## Work task
The answer must consist of every line in the data below that holds the word "filtering".

## Material provided
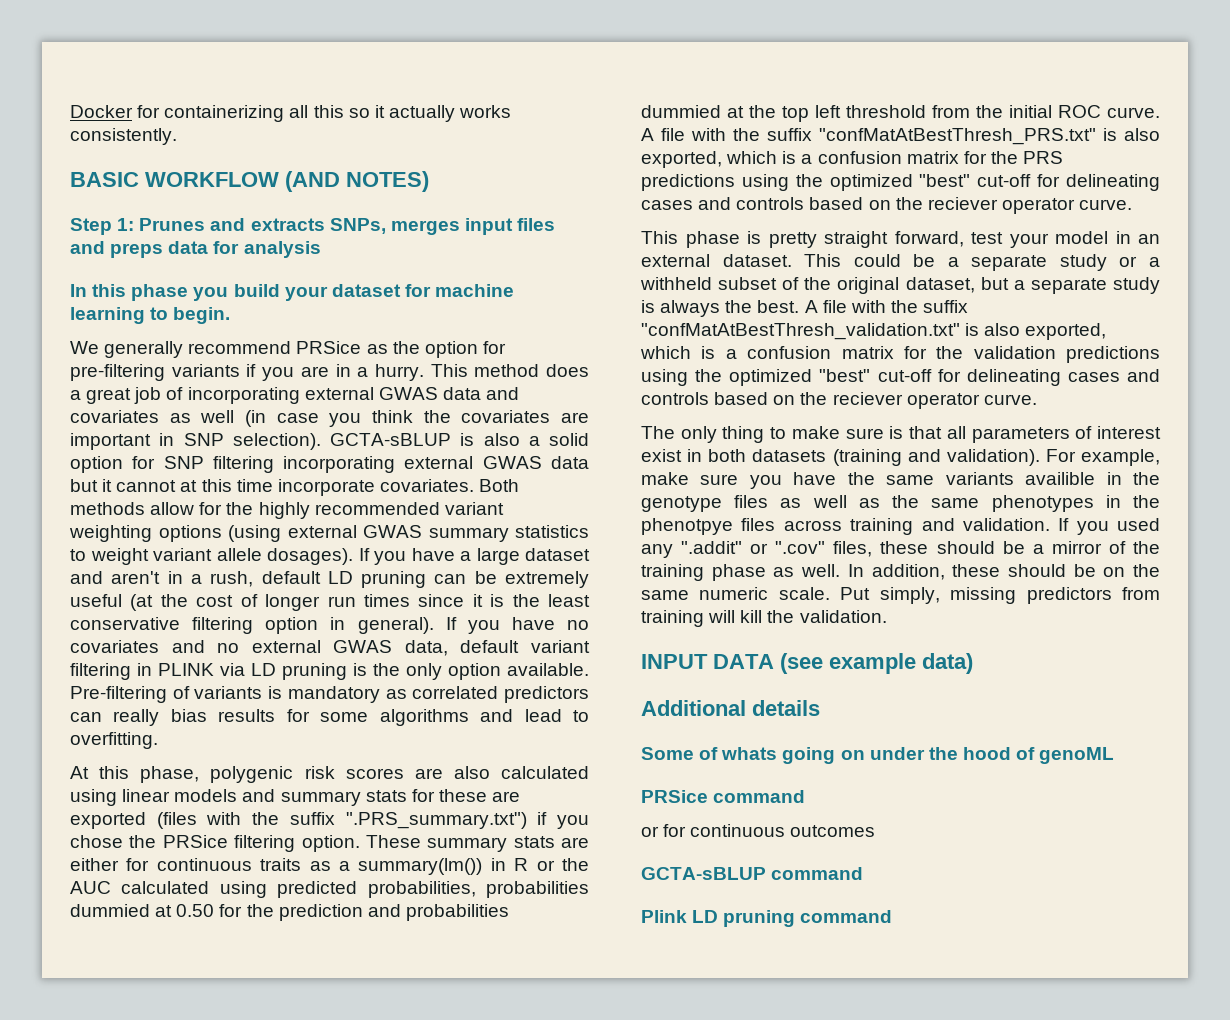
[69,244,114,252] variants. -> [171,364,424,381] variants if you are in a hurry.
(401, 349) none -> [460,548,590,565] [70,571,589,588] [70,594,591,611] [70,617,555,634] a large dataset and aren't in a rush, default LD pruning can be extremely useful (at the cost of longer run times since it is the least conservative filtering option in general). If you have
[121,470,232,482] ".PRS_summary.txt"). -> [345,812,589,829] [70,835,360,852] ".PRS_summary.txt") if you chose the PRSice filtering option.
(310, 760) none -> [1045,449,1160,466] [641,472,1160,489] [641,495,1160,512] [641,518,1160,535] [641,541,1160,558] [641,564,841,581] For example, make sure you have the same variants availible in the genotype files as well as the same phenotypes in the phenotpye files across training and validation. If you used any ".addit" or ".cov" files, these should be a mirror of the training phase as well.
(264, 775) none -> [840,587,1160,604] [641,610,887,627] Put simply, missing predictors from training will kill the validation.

--

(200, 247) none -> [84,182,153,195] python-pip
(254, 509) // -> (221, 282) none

## Expected answer
(401, 349) none -> [460,548,590,565] [70,571,589,588] [70,594,591,611] [70,617,555,634] a large dataset and aren't in a rush, default LD pruning can be extremely useful (at the cost of longer run times since it is the least conservative filtering option in general). If you have
[121,470,232,482] ".PRS_summary.txt"). -> [345,812,589,829] [70,835,360,852] ".PRS_summary.txt") if you chose the PRSice filtering option.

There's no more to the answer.